Background and Objectives Long-lived plasma cells (LLPC) contribute significantly to the production of pathogenic autoantibodies in Systemic Lupus Erythematosus (SLE), the prototype of systemic autoimmune diseases. These cells are refractory to conventional immunosuppressive therapies and thus represent an unmet therapeutic challenge. In the current view, LLPC are generated early in ontogeny and no longer formed later in disease pathogenesis, when constant generation of short-lived plasma cells is supposed to be a hallmark of pathology. However, the homeostasis of autoreactive LLPC-compartment has not been characterised so far. Therefore, in this study we rigorously analysed the dynamics of generation, maintenance and replacement of LLPC in NZB/W mice, a murine model of SLE.

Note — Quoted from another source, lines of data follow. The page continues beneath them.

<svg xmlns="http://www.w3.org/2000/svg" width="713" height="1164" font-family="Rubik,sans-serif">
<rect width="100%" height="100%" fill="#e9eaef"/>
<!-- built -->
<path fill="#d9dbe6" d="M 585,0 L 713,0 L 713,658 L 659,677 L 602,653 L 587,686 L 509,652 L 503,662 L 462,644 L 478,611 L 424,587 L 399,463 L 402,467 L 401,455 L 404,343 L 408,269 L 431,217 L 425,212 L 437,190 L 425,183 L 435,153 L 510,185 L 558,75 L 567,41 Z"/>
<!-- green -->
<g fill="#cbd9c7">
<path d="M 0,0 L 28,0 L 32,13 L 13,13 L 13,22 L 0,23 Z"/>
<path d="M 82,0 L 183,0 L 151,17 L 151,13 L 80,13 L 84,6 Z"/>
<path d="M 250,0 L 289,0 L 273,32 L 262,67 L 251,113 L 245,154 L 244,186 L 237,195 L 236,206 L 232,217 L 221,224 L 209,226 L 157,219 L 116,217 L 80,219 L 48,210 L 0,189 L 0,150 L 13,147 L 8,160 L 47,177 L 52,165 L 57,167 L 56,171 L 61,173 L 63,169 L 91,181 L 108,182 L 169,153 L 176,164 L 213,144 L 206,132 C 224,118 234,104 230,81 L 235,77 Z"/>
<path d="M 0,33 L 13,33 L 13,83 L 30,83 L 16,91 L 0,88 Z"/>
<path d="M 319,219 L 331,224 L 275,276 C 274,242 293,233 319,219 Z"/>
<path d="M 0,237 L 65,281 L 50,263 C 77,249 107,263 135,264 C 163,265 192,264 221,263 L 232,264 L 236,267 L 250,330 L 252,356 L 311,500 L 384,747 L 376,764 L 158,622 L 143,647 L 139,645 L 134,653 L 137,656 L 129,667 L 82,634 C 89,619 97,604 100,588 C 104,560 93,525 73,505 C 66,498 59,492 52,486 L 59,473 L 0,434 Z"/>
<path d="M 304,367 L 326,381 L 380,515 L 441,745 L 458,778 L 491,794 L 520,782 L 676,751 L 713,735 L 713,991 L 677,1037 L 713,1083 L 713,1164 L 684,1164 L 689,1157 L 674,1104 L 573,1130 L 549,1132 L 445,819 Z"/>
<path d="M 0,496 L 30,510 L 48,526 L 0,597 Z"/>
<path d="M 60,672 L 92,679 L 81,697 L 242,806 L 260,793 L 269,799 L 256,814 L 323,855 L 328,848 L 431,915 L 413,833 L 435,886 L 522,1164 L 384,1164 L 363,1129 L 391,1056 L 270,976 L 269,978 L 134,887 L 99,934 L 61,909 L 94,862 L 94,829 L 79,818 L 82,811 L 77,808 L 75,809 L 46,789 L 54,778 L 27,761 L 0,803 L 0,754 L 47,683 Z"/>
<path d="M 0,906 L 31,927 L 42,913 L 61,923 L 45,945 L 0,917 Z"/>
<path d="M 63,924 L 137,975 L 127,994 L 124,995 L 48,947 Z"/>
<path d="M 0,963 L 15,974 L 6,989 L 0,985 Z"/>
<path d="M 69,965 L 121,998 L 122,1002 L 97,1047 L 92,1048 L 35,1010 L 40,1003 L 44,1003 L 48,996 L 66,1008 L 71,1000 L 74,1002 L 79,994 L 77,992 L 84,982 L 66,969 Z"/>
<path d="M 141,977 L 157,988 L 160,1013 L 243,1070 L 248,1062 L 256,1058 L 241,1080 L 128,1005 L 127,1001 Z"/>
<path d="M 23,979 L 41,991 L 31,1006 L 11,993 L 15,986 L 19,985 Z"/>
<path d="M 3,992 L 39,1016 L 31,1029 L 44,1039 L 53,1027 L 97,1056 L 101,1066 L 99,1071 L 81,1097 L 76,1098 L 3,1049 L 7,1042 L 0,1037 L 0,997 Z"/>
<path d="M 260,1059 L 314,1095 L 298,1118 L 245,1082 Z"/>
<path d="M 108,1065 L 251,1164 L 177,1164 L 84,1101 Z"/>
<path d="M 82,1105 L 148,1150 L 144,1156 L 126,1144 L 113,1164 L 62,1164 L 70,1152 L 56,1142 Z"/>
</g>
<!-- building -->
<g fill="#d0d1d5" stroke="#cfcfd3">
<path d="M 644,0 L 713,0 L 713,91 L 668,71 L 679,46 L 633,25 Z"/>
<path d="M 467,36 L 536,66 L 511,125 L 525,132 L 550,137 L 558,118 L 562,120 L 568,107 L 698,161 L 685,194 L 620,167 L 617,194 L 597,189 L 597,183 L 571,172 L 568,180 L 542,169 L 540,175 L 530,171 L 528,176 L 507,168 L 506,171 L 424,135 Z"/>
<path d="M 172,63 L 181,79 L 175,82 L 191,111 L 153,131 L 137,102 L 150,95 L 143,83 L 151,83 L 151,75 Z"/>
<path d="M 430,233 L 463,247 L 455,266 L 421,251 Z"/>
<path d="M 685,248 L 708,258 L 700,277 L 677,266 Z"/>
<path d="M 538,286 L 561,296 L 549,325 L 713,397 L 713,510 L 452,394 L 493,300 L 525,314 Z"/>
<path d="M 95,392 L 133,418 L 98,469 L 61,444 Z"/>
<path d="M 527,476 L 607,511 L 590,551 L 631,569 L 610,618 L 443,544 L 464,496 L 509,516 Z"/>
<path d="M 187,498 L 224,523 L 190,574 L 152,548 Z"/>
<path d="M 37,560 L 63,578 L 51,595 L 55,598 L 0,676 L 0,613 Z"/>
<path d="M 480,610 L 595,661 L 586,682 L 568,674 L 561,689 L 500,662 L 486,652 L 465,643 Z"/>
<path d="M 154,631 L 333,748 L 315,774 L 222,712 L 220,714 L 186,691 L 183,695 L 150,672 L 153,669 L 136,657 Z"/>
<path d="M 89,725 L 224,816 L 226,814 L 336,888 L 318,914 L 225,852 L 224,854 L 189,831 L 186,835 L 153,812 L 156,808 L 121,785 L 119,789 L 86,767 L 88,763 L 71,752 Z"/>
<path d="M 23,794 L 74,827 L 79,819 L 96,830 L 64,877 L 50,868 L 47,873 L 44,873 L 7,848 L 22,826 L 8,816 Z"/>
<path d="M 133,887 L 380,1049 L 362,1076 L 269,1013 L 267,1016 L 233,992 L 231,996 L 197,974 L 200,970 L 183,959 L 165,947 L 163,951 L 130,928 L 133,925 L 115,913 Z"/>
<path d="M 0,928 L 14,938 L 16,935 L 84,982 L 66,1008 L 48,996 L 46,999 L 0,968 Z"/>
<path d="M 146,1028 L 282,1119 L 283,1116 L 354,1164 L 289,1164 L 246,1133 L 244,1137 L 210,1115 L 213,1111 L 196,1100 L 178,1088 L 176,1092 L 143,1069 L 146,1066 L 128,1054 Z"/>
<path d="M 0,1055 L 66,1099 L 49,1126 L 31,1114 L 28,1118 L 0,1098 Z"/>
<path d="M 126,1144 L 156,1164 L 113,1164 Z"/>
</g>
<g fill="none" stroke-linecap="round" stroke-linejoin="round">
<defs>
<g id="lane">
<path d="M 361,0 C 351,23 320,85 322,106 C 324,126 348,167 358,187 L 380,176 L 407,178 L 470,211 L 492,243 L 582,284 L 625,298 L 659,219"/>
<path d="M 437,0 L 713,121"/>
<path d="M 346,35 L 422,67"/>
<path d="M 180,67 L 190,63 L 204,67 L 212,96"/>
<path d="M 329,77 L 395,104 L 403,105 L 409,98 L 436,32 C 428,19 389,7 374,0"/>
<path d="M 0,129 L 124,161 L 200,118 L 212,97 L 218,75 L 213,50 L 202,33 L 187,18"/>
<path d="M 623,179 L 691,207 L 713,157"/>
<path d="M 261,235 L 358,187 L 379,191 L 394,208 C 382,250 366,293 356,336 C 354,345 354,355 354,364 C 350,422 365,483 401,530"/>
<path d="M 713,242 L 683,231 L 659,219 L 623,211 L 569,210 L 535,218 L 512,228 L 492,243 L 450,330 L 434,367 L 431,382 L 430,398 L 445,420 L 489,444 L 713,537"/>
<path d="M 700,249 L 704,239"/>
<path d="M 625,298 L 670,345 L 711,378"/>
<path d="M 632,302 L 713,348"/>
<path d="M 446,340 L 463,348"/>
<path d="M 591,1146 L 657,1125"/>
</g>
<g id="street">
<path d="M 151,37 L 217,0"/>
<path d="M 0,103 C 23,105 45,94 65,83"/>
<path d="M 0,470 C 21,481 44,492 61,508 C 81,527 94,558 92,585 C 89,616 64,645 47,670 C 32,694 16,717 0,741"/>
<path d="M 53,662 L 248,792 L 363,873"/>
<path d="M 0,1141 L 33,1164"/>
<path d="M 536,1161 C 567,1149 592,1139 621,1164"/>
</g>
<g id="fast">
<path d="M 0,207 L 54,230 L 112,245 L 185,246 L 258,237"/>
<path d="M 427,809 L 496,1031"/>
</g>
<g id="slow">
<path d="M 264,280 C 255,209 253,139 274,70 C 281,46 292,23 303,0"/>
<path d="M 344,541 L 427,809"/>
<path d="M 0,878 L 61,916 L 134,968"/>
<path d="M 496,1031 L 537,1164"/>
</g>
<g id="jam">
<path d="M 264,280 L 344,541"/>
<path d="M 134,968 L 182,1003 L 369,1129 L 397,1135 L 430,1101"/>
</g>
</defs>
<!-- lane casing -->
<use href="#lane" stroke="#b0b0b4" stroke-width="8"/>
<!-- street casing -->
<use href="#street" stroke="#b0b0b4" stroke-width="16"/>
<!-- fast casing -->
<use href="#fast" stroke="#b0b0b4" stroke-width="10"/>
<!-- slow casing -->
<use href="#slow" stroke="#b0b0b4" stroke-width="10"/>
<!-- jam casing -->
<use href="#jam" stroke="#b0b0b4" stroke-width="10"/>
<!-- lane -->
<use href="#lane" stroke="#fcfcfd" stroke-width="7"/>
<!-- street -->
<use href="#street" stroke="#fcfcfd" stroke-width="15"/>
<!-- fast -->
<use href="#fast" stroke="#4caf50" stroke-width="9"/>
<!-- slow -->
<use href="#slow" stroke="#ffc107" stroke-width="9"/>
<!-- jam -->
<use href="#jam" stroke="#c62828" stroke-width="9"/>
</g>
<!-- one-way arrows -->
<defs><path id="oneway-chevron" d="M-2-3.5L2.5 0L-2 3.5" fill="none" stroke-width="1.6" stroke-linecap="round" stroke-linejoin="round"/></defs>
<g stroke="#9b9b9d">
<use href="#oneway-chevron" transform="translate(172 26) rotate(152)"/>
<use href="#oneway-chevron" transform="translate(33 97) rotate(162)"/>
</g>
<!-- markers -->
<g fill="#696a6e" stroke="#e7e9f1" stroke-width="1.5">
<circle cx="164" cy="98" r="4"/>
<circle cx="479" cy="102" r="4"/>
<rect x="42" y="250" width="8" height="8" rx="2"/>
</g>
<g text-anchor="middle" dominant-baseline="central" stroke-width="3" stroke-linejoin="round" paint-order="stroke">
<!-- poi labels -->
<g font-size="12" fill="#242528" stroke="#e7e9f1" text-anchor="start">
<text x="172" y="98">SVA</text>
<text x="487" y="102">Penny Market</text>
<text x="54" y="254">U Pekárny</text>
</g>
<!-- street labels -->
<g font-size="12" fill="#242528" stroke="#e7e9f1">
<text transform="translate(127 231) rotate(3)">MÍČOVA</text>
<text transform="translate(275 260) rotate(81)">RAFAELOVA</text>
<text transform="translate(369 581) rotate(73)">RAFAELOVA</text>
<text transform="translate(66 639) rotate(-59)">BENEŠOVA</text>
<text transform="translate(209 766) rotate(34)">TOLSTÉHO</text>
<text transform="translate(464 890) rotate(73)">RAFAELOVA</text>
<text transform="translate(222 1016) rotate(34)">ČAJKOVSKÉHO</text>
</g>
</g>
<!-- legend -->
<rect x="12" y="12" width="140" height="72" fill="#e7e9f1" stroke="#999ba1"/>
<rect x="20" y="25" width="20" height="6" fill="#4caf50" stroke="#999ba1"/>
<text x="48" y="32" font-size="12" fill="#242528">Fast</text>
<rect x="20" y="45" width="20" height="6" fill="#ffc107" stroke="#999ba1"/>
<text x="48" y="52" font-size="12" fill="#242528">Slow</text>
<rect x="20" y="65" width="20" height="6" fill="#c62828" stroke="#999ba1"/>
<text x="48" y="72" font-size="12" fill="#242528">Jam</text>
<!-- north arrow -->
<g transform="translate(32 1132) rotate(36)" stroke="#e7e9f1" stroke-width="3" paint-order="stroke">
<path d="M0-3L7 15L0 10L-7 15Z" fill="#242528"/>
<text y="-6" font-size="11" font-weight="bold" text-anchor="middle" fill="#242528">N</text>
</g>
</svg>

Materials and Methods NZB/W mice of different ages (4 to 29 week) were fed with bromodeoxyuridine (BrdU) in their drinking water for two weeks in order to discriminate between cells generated during and before the feeding period and to track the cells and their replacement over time. Next, LLPC were depleted in mice with a stable splenic LLPC-compartment by two injection of bortezomib (0.75 mg/kg BW) in combination or not with a dose of 35 mg/kg BW cyclophosphamide every fourth day. The mice were sacrificed at different time points after BrdU feeding or LLPC-depletion and bone marrow and spleen LLPC were enumerated by FACS and ELISPOT.
Results Generation of autoreactive LLPC in spleen and bone marrow starts very early in ontogeny before the onset of symptoms. LLPC-generation continues and is maintained throughout life, reaching a plateau in the spleen but showing persistently increasing numbers and replacement in bone marrow. When LLPCs are efficiently depleted by bortezomib, their numbers fully recover within 2 weeks after its withdrawal. After termination of bortezomib, a persistent depletion of LLPC was only maintained if the precursors of the LLPC were continuously targeted e.g. using cyclophosphamide.
Conclusion Our results provide relevant insights into the disturbed homeostasis of B cell and LLPC showing that, in autoimmunity, the LLPC-compartment manifest an unforeseen dynamism that is related to B cell hyperactivity. Our data disprove the idea of a “therapeutic window of opportunity” as the generation of LLPC starts very early in ontogeny. Moreover, the continuous generation and replacement of autoreactive-LLPC has an impact on the treatment of systemic autoimmune diseases suggesting that the depletion of autoreactive-LLPC has to be connected with the prevention of regeneration of these cells through the targeting of B cell activation and differentiation.